In relevance to ongoing outreach work in EA Israel, an upcoming Charity Effectiveness Prize, and our local charity-evaluation work, I've become interested in how does the evaluation process affects charities who are under evaluation. 

I can (sort of) quantify and understand the direct impact of the recommendation on the top charities. I can also (sort of) imagine the kind of impact the recommendation process has on popularizing cost-effectiveness (although I'd love to read a detailed report on the topic).

What I'd like to understand better at the moment are the generally-framed questions around how does more evidence lead to higher performance: 

  1. How do self-reflecting charities adapt to new evidence? GiveDirectly, for example, performs a lot of RCTs on direct cash transfers. I'd be very interested in examples of GiveDirectly and other charities making strategic or practical changes due to new evidence, and examples of randomized trials or other analyses being performed to make high-level decisions. Are there examples of nonprofits that completely started over when their interventions proved ineffective? I'd also be interested to learn more about what charities recommended by evaluation orgs learn from the evaluation process itself and whether this helps them improve (or cause harm).
  2. How are charities that aren't empirically grounded impacted from doing charity evaluation? Most charities, unfortunately, are not performing RCTs or otherwise invest in gathering evidence about the impact of their actions. Generally speaking, how do such charities respond to evidence or claims of (in)effectiveness? How reasonable is it to expect charities without a strong self-evaluation history to improve as a result of performing an analysis later on? Are there examples where organizations like GiveWell and ACE successfully helped improve the performance of investigated charities?

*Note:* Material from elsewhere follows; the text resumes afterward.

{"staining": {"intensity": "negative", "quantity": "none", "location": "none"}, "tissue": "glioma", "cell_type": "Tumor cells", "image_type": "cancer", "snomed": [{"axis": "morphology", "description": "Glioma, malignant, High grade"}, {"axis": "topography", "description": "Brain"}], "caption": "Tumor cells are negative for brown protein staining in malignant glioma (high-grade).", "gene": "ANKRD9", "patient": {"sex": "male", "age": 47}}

smaq @ 2021-01-27T15:04 (+9)

I can only address one of your points from question 1. Evidence Action has abandoned and completely started at least one of their interventions which proved to be ineffective in light of new evidence. If I remember correctly, it was in Bangladesh.

EdoArad @ 2021-01-27T17:51 (+5)

Thank you!

I've searched and found this post describing it. The summary:

Evidence Action is terminating the No Lean Season program, which was designed to increase household food consumption and income by providing travel subsidies for seasonal migration by poor rural laborers in Bangladesh, and was based on multiple rounds of rigorous research showing positive effects of the intervention. This is an important decision for Evidence Action, and we want to share the rationale behind it.  

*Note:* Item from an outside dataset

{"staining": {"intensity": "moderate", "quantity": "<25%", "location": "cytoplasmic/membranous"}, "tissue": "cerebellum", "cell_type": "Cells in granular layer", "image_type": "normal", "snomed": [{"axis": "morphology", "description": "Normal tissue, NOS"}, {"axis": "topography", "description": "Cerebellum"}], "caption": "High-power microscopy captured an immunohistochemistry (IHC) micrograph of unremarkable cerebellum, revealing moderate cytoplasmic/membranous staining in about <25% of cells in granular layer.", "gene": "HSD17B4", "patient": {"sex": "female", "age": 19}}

Two factors led to this, including the disappointing 2017 evidence on program performance coupled with operational challenges given a recent termination of the relationship with our local partner due to allegations of financial improprieties. 

Ultimately, we determined that the opportunity cost for Evidence Action of rebuilding the program is too high relative to other opportunities we have to meet our vision of measurably improving the lives of hundreds of millions of people. Importantly, we are not saying that seasonal migration subsidies do not work or that they lack impact; rather, No Lean Season is unlikely to be among the best strategic opportunities for Evidence Action to achieve our vision.

smaq @ 2021-01-31T19:00 (+1)

Thank you. Yes, this is exactly what I referring to.